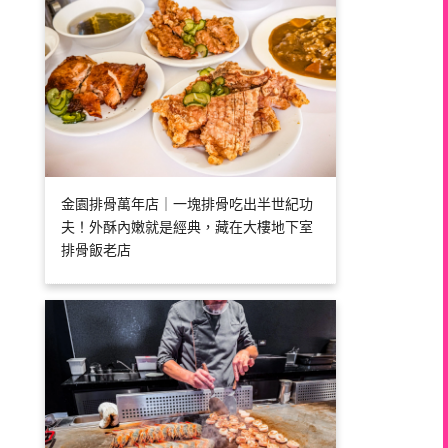
金園排骨萬年店｜一塊排骨吃出半世紀功
夫！外酥內嫩就是經典，藏在大樓地下室
排骨飯老店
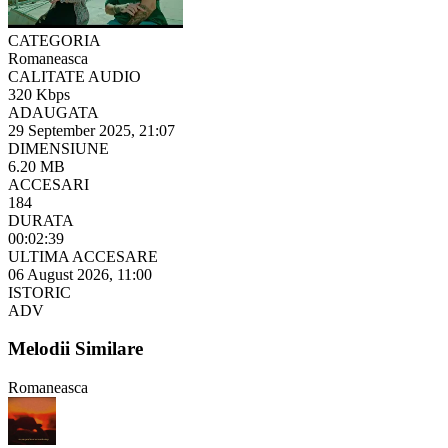
CATEGORIA
Romaneasca
CALITATE AUDIO
320 Kbps
ADAUGATA
29 September 2025, 21:07
DIMENSIUNE
6.20 MB
ACCESARI
184
DURATA
00:02:39
ULTIMA ACCESARE
06 August 2026, 11:00
ISTORIC
ADV
Melodii Similare
Romaneasca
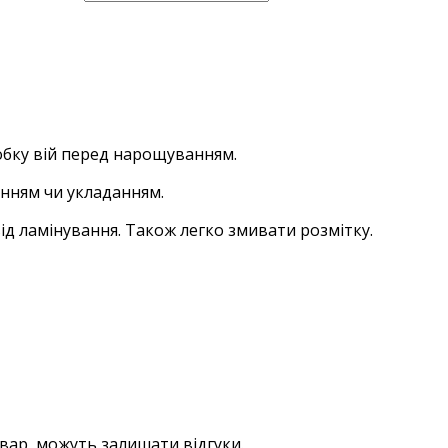
обку вій перед нарощуванням.
анням чи укладанням.
ід ламінування. Також легко змивати розмітку.
овар, можуть залишати відгуки.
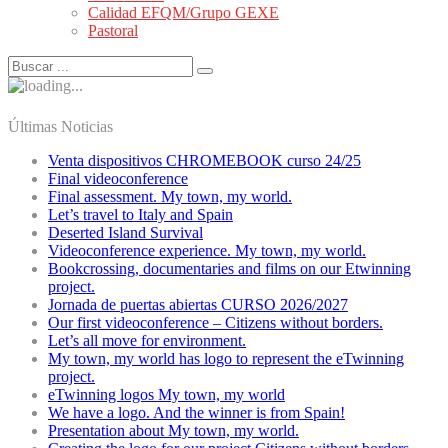
Calidad EFQM/Grupo GEXE
Pastoral
Últimas Noticias
Venta dispositivos CHROMEBOOK curso 24/25
Final videoconference
Final assessment. My town, my world.
Let’s travel to Italy and Spain
Deserted Island Survival
Videoconference experience. My town, my world.
Bookcrossing, documentaries and films on our Etwinning
project.
Jornada de puertas abiertas CURSO 2026/2027
Our first videoconference – Citizens without borders.
Let’s all move for environment.
My town, my world has logo to represent the eTwinning
project.
eTwinning logos My town, my world
We have a logo. And the winner is from Spain!
Presentation about My town, my world.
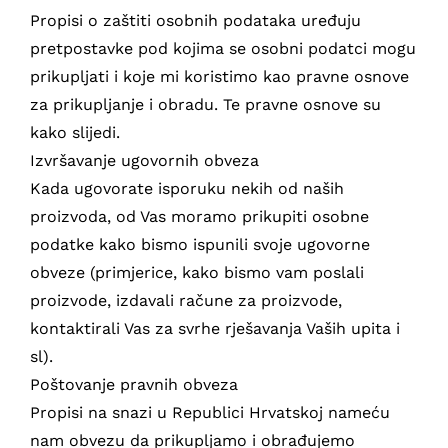
Propisi o zaštiti osobnih podataka uređuju
pretpostavke pod kojima se osobni podatci mogu
prikupljati i koje mi koristimo kao pravne osnove
za prikupljanje i obradu. Te pravne osnove su
kako slijedi.
Izvršavanje ugovornih obveza
Kada ugovorate isporuku nekih od naših
proizvoda, od Vas moramo prikupiti osobne
podatke kako bismo ispunili svoje ugovorne
obveze (primjerice, kako bismo vam poslali
proizvode, izdavali račune za proizvode,
kontaktirali Vas za svrhe rješavanja Vaših upita i
sl).
Poštovanje pravnih obveza
Propisi na snazi u Republici Hrvatskoj nameću
nam obvezu da prikupljamo i obrađujemo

══════════════════════════════

*Work instructions*. Extract every line of text from the listing above, copying each one verbatim and in its original order, and leave out the pictures.

*Your solution*.
金園排骨萬年店｜一塊排骨吃出半世紀功
夫！外酥內嫩就是經典，藏在大樓地下室
排骨飯老店
CATEGORIA
Romaneasca
CALITATE AUDIO
320 Kbps
ADAUGATA
29 September 2025, 21:07
DIMENSIUNE
6.20 MB
ACCESARI
184
DURATA
00:02:39
ULTIMA ACCESARE
06 August 2026, 11:00
ISTORIC
ADV
Melodii Similare
Romaneasca
обку вій перед нарощуванням.
анням чи укладанням.
ід ламінування. Також легко змивати розмітку.
овар, можуть залишати відгуки.
Calidad EFQM/Grupo GEXE
Pastoral
Últimas Noticias
Venta dispositivos CHROMEBOOK curso 24/25
Final videoconference
Final assessment. My town, my world.
Let’s travel to Italy and Spain
Deserted Island Survival
Videoconference experience. My town, my world.
Bookcrossing, documentaries and films on our Etwinning
project.
Jornada de puertas abiertas CURSO 2026/2027
Our first videoconference – Citizens without borders.
Let’s all move for environment.
My town, my world has logo to represent the eTwinning
project.
eTwinning logos My town, my world
We have a logo. And the winner is from Spain!
Presentation about My town, my world.
Propisi o zaštiti osobnih podataka uređuju
pretpostavke pod kojima se osobni podatci mogu
prikupljati i koje mi koristimo kao pravne osnove
za prikupljanje i obradu. Te pravne osnove su
kako slijedi.
Izvršavanje ugovornih obveza
Kada ugovorate isporuku nekih od naših
proizvoda, od Vas moramo prikupiti osobne
podatke kako bismo ispunili svoje ugovorne
obveze (primjerice, kako bismo vam poslali
proizvode, izdavali račune za proizvode,
kontaktirali Vas za svrhe rješavanja Vaših upita i
sl).
Poštovanje pravnih obveza
Propisi na snazi u Republici Hrvatskoj nameću
nam obvezu da prikupljamo i obrađujemo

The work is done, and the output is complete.